Ramos had a distinctive gait, no doubt due to the leg injury that had caused him to surrender. Julian stayed completely still when he heard the footsteps outside his cell, giving no sign of recognition. “Take these in with his meal,” Ramos said.
“Why should he be given something to read?” the guard demanded.
“Best to occupy his mind with fiction. It is better, anyway, than letting him lie around all day, contemplating rebellion.”
Along with the day’s rations—the usual stale, crumbling arepa bread and some beans in broth—were two battered paperback books in English. Julian suspected Ramos understood completely the irony of the subjects. There was a Penguin Classics edition of The Count of Monte Cristo and a copy of Alice’s Adventures in Wonderland, its pages curled and yellowed. Julian devoured both books, combing the text for any sign of intel from Ramos. The only possible clues were a couple of dog-eared page in Alice—“So many out-of-the-way things had happened lately, that Alice had begun to think that very few things indeed were really impossible….”
Julian couldn’t tell whether or not the passage had been marked by design or by happenstance.
He read both texts obsessively, absorbing the words, even memorizing whole passages. Each book was a particular sort of fantasy—a tale of injustice, endurance, escape and revenge. On the surface, Monte Cristo seemed to reflect Julian’s situation—a man imprisoned and forgotten, bent on escape.
Yet he felt more of a kinship with Alice, trying to find a way back through the rabbit hole. He was a stranger in a strange land, filled with characters who bore him ill will or, at best, utter indifference. Some were as insane as the Mad Hatter, their brains fried on coke, their livers stewing in aguardiente, which more than lived up to its literal translation, “burning water.”
Edmond Dantès was another kind of lifeline. Reading the frayed pages of The Count of Monte Cristo, Julian learned there was more power in forbearance than in an exploding temper. He never lost it, no matter how they tormented him. Poor Dantès had to wait seventeen years for success. That was another thing Julian had learned—things could always be worse. Always.

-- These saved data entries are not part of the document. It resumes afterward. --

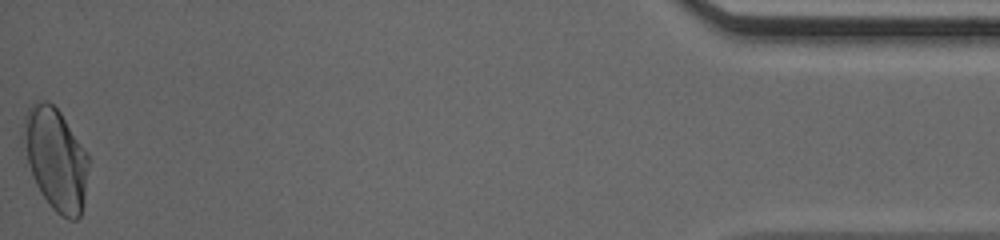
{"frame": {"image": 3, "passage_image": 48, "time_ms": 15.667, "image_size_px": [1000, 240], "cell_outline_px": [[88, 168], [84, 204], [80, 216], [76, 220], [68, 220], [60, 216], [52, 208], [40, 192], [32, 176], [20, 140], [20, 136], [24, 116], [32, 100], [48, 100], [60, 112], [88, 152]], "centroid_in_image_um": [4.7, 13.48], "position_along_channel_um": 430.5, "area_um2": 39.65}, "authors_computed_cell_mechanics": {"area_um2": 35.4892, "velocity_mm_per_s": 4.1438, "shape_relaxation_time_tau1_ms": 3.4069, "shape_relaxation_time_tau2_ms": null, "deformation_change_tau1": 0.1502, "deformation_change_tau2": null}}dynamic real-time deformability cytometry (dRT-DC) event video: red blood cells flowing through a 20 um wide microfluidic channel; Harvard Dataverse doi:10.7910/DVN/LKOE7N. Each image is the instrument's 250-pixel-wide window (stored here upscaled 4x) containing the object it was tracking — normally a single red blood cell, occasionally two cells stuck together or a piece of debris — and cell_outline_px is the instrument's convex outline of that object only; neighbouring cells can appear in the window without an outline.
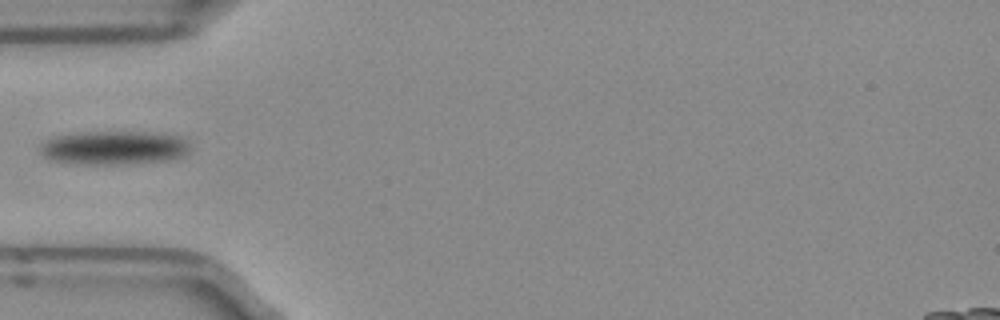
{"species": "Egyptian fruit bat (a non-hibernating species)", "species_latin": "Rousettus aegyptiacus", "temperature_condition": "room temperature", "stored_images_in_passage": 5, "camera_frame_rate_fps": 3000, "um_per_image_px": 0.085, "frame": {"image": 1, "passage_image": 4, "time_ms": 1.0, "image_size_px": [1000, 320], "cell_outline_px": [[188, 152], [180, 156], [164, 160], [120, 164], [84, 164], [52, 160], [44, 156], [40, 152], [40, 144], [56, 136], [84, 132], [144, 132], [176, 136], [184, 140], [188, 144]], "centroid_in_image_um": [9.63, 12.56], "position_along_channel_um": 75.4, "area_um2": 28.78}}
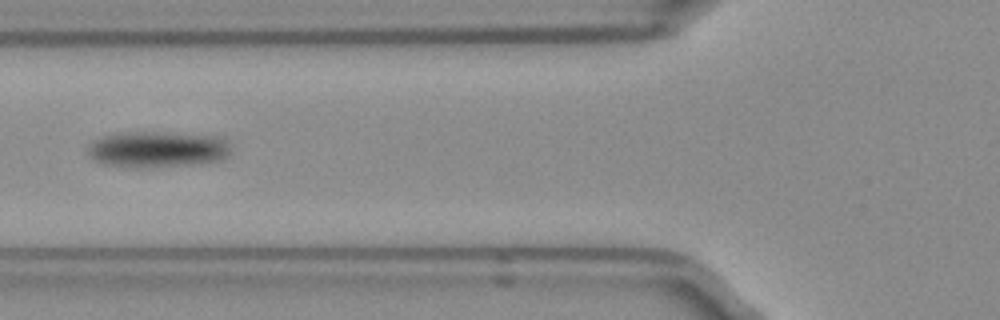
{"frame": {"image": 2, "passage_image": 5, "time_ms": 1.333, "image_size_px": [1000, 320], "cell_outline_px": [[232, 152], [224, 160], [136, 168], [104, 164], [92, 160], [88, 152], [88, 148], [96, 140], [104, 136], [128, 132], [160, 132], [224, 136], [228, 140]], "centroid_in_image_um": [13.45, 12.68], "position_along_channel_um": 112.3, "area_um2": 30.0}}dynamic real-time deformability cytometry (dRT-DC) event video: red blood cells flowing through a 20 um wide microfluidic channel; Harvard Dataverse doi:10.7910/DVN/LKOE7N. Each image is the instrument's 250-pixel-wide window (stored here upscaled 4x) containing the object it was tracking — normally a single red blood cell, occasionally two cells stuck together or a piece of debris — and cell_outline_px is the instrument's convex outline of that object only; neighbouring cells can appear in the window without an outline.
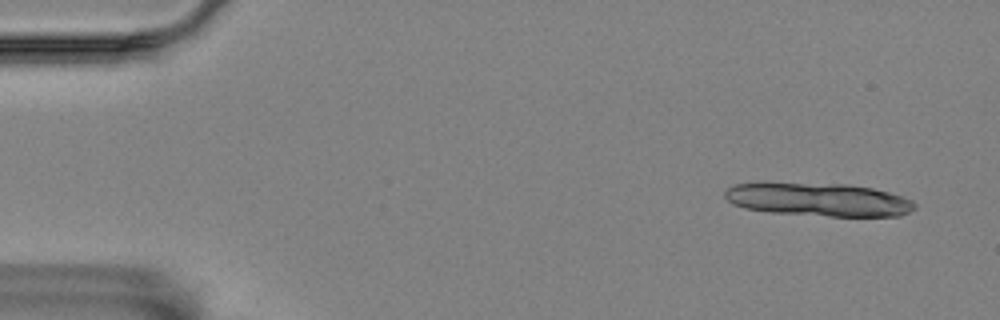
{"species": "Egyptian fruit bat (a non-hibernating species)", "species_latin": "Rousettus aegyptiacus", "temperature_condition": "room temperature", "stored_images_in_passage": 13, "camera_frame_rate_fps": 3000, "um_per_image_px": 0.085, "animal": {"sex": "female"}, "frame": {"image": 1, "passage_image": 3, "time_ms": 0.667, "image_size_px": [1000, 320], "cell_outline_px": [[916, 208], [900, 216], [832, 216], [772, 212], [744, 208], [732, 204], [724, 196], [724, 192], [728, 188], [736, 184], [848, 184], [872, 188], [888, 192], [912, 200], [916, 204]], "centroid_in_image_um": [69.62, 16.98], "position_along_channel_um": 15.4, "area_um2": 36.13}}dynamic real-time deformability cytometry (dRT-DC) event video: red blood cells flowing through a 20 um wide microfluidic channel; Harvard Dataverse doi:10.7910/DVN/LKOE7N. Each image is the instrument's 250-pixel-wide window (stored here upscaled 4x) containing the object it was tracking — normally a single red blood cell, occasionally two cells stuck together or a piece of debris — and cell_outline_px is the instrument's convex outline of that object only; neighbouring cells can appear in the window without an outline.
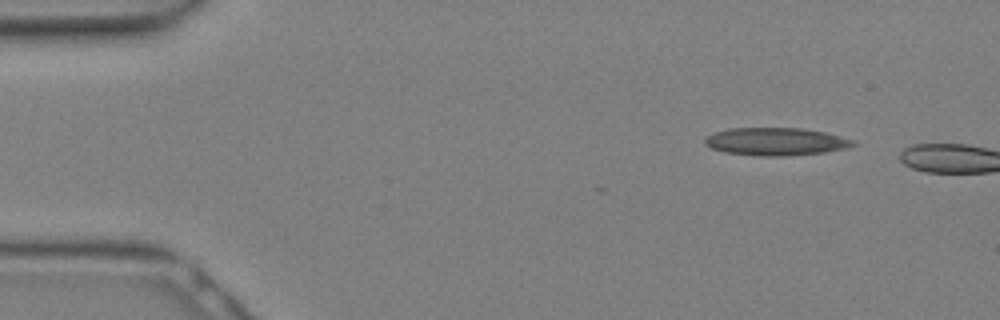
{"species": "Egyptian fruit bat (a non-hibernating species)", "species_latin": "Rousettus aegyptiacus", "temperature_condition": "warm", "stored_images_in_passage": 3, "camera_frame_rate_fps": 3000, "um_per_image_px": 0.085, "animal": {"sex": "female"}, "frame": {"image": 1, "passage_image": 1, "time_ms": 0.0, "image_size_px": [1000, 320], "cell_outline_px": [[856, 144], [848, 148], [824, 152], [784, 156], [760, 156], [724, 152], [712, 148], [704, 144], [704, 140], [708, 136], [716, 132], [728, 128], [800, 128], [824, 132], [856, 140]], "centroid_in_image_um": [65.96, 12.03], "position_along_channel_um": 19.0, "area_um2": 23.93}}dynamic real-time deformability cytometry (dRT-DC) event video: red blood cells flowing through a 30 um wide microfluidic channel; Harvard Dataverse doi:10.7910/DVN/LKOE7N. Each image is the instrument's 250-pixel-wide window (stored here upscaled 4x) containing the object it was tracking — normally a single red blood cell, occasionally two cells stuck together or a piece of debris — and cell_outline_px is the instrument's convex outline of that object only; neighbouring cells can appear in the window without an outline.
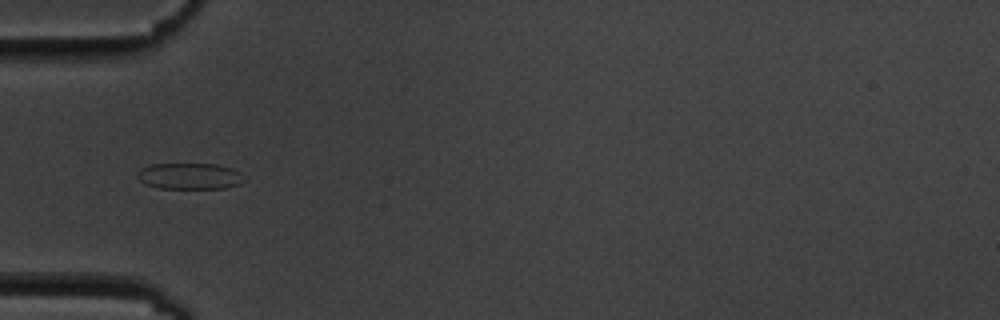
{"species": "common noctule bat (a hibernating species)", "species_latin": "Nyctalus noctula", "temperature_condition": "cold", "stored_images_in_passage": 5, "camera_frame_rate_fps": 3000, "um_per_image_px": 0.085, "animal": {"sex": "male", "body_mass_g": 19.5, "forearm_length_mm": 54.6}, "frame": {"image": 1, "passage_image": 1, "time_ms": 0.0, "image_size_px": [1000, 320], "cell_outline_px": [[244, 180], [240, 184], [224, 188], [160, 188], [144, 184], [136, 176], [140, 168], [152, 164], [216, 164], [232, 168], [240, 172]], "centroid_in_image_um": [16.1, 14.97], "position_along_channel_um": 68.9, "area_um2": 16.3}}
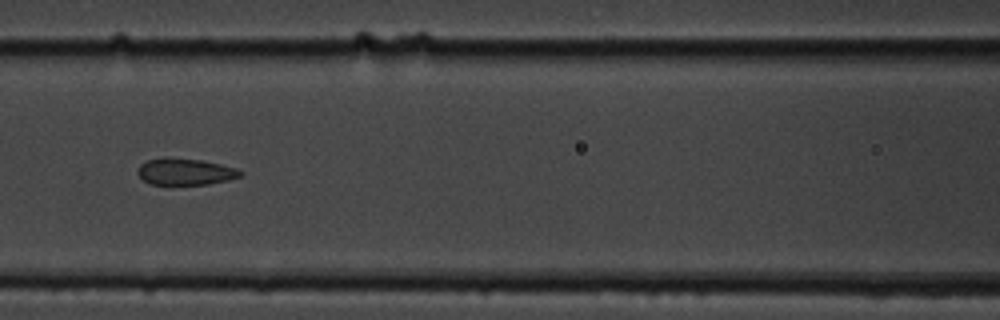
{"frame": {"image": 2, "passage_image": 3, "time_ms": 2.333, "image_size_px": [1000, 320], "cell_outline_px": [[244, 172], [240, 176], [228, 180], [208, 184], [152, 184], [144, 180], [136, 172], [140, 164], [148, 160], [164, 156], [204, 160], [236, 168]], "centroid_in_image_um": [15.74, 14.57], "position_along_channel_um": 150.9, "area_um2": 16.01}}
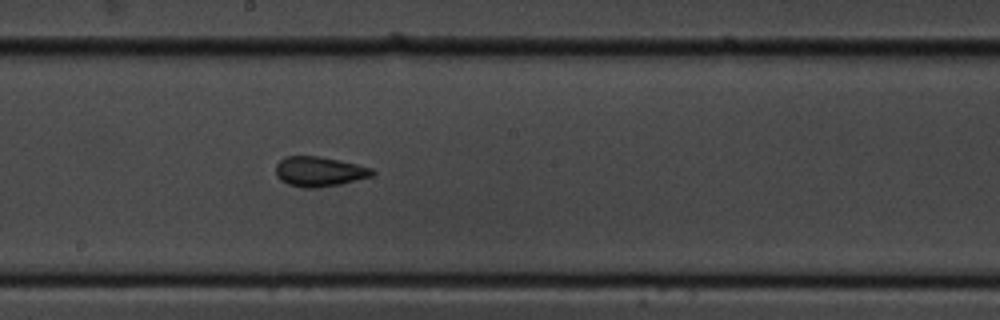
{"frame": {"image": 3, "passage_image": 5, "time_ms": 4.333, "image_size_px": [1000, 320], "cell_outline_px": [[376, 172], [372, 176], [340, 184], [316, 188], [304, 188], [288, 184], [280, 180], [276, 176], [276, 164], [284, 156], [316, 156], [340, 160], [372, 168]], "centroid_in_image_um": [27.12, 14.58], "position_along_channel_um": 221.1, "area_um2": 16.82}}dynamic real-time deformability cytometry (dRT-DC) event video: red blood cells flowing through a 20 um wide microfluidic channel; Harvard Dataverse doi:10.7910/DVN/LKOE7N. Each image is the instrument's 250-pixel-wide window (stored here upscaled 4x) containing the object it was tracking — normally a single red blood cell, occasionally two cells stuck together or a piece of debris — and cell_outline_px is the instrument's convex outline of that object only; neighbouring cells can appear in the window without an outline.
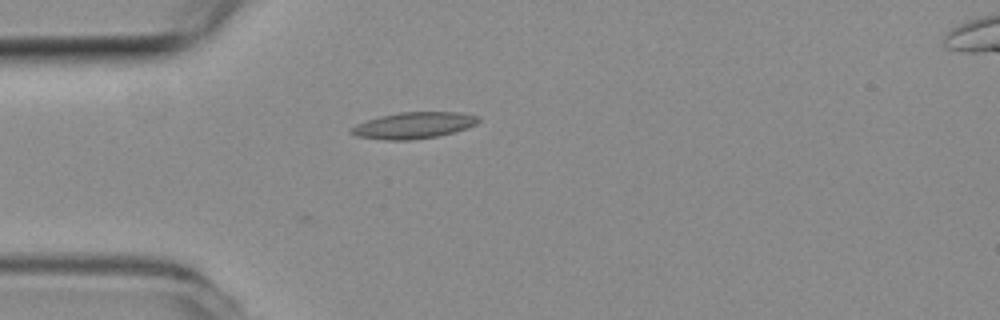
{"species": "common noctule bat (a hibernating species)", "species_latin": "Nyctalus noctula", "temperature_condition": "room temperature", "stored_images_in_passage": 33, "camera_frame_rate_fps": 3000, "um_per_image_px": 0.085, "animal": {"sex": "female", "body_mass_g": 19.3, "forearm_length_mm": 54.1}, "frame": {"image": 1, "passage_image": 1, "time_ms": 0.0, "image_size_px": [1000, 320], "cell_outline_px": [[480, 120], [476, 124], [452, 132], [436, 136], [412, 140], [384, 140], [356, 136], [348, 128], [356, 124], [380, 116], [400, 112], [456, 112], [476, 116]], "centroid_in_image_um": [35.1, 10.66], "position_along_channel_um": 49.9, "area_um2": 19.25}}
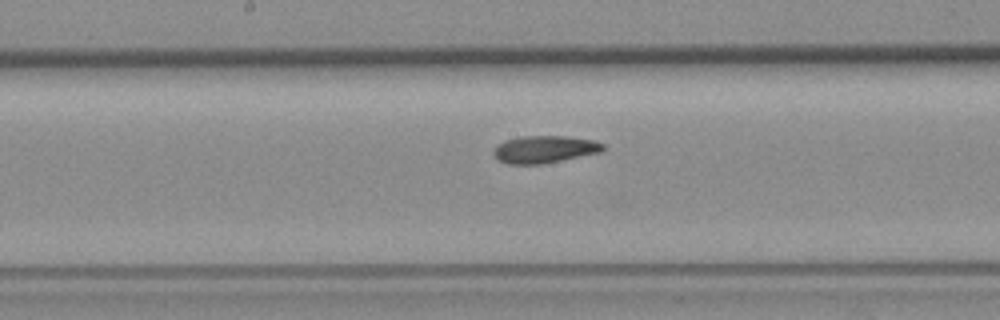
{"frame": {"image": 2, "passage_image": 14, "time_ms": 4.333, "image_size_px": [1000, 320], "cell_outline_px": [[604, 152], [540, 164], [508, 164], [496, 160], [492, 152], [504, 140], [520, 136], [564, 136], [596, 140], [604, 144]], "centroid_in_image_um": [46.3, 12.69], "position_along_channel_um": 201.9, "area_um2": 17.57}}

Alice was more puzzling, maybe because she was female. Another passage that may or may not have been marked by a crease in the page gave him much to contemplate: “Just at this moment Alic
e felt a very curious sensation, which puzzled her a good deal until she made out what it was: she was beginning to grow larger again, and she thought at first she would get up and leave the court; but on second thoughts she decided to remain where she was as long as there was room for her.”
Twenty-Two
“Well, look at you.” Sonnet breezed into Daisy’s house to find Daisy hard at work, applying a maple-colored stain to the dining room baseboards.
“I’d rather not, thanks,” said Daisy, blowing upward to chase a lock of hair out of her eyes. She was long overdue for a trim.
“You look so…domestic,” Sonnet said. “Mrs. Happy Hands at Home.”
“Right, that’s me.” The phrase had appeared in an outdated home economics textbook they’d been made to study in high school. Apparently the authors considered an idle wife to be the devil’s instrument, and so keeping busy at all costs was advocated.
“What on earth are you doing? I’m up from the city to babysit for your first anniversary weekend and you’re what, painting the woodwork?”
“Staining,” Daisy corrected her. “I’m staining the woodwork because it needs doing.”
“Well, I hope you’ve got some big plans for this weekend, seeing how the wedding itself was kind of a nonevent.”
Daisy sat back on her heels. “You’re still bitter about that, aren’t you?”
“Moi? Bitter? Why would I be bitter about my best friend and stepsister running off and getting married on the sly?”
“It wasn’t like that. It was…spontaneous.”
“You were my only hope of being a maid of honor, and it was snatched away by your insane Vegas impulse.”
“I’ll get out my tiny violin.” Daisy used a rag to rub on more stain. She knew Sonnet had forgiven her long ago.
“Seriously, how’s it going?” Sonnet asked. “And I don’t mean the woodwork.”